* **Data in this exercise**:
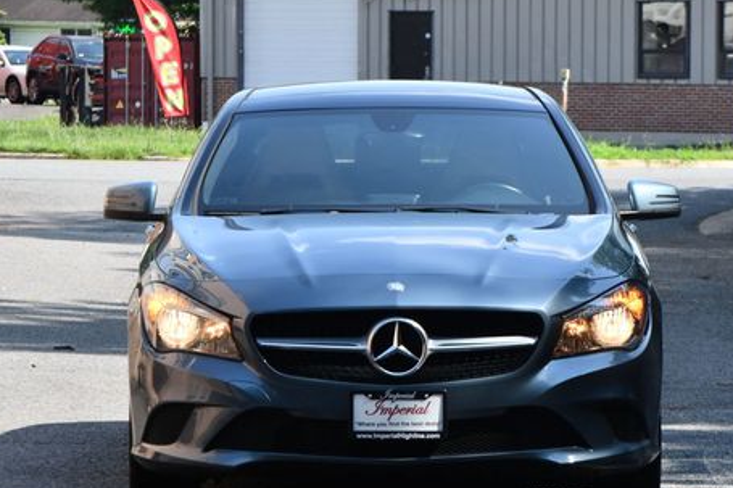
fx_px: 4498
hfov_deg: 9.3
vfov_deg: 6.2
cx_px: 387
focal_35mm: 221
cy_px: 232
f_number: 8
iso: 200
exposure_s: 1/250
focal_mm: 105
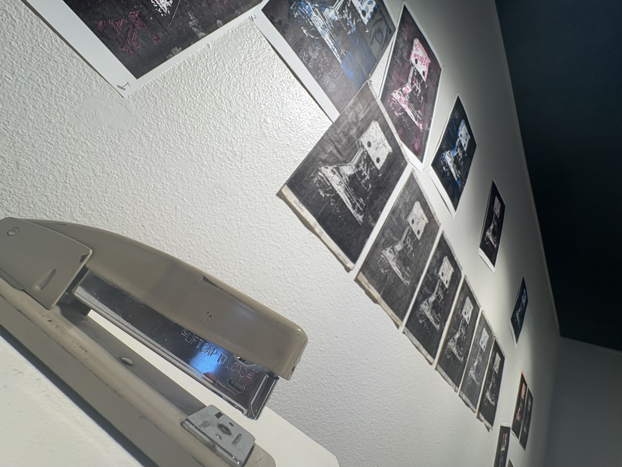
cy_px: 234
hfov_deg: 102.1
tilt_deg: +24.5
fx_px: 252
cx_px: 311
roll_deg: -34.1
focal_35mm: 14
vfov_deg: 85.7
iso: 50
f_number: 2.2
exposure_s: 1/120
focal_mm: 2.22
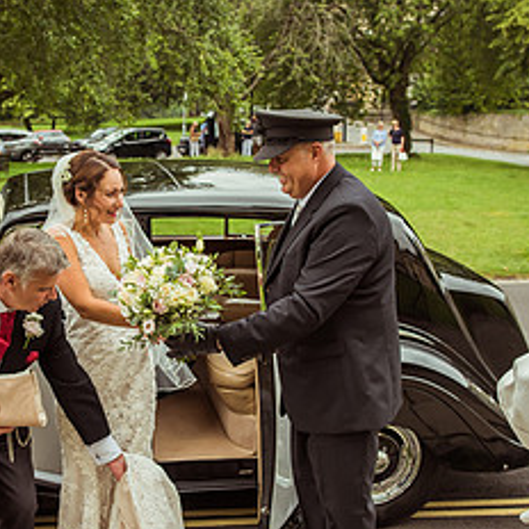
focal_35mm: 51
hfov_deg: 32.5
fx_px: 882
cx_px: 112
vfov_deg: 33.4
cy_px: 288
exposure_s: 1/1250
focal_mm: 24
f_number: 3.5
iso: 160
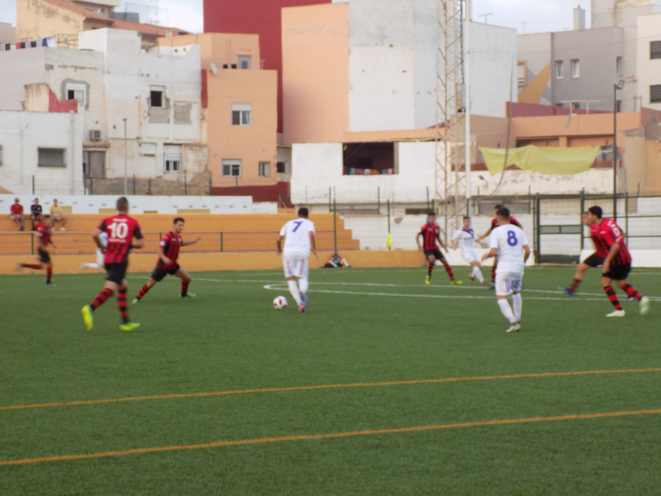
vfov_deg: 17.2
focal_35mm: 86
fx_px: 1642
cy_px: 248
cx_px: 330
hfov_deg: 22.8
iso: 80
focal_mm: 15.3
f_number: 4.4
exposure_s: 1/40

* **What to do**:
Give again, please, precisely the lines that begin the records and run through the line with "vfov_deg: 33.4" in it, keeping both end lines and dropping any pictures.

* **Answer to this problem**:
fx_px: 4498
hfov_deg: 9.3
vfov_deg: 6.2
cx_px: 387
focal_35mm: 221
cy_px: 232
f_number: 8
iso: 200
exposure_s: 1/250
focal_mm: 105
cy_px: 234
hfov_deg: 102.1
tilt_deg: +24.5
fx_px: 252
cx_px: 311
roll_deg: -34.1
focal_35mm: 14
vfov_deg: 85.7
iso: 50
f_number: 2.2
exposure_s: 1/120
focal_mm: 2.22
focal_35mm: 51
hfov_deg: 32.5
fx_px: 882
cx_px: 112
vfov_deg: 33.4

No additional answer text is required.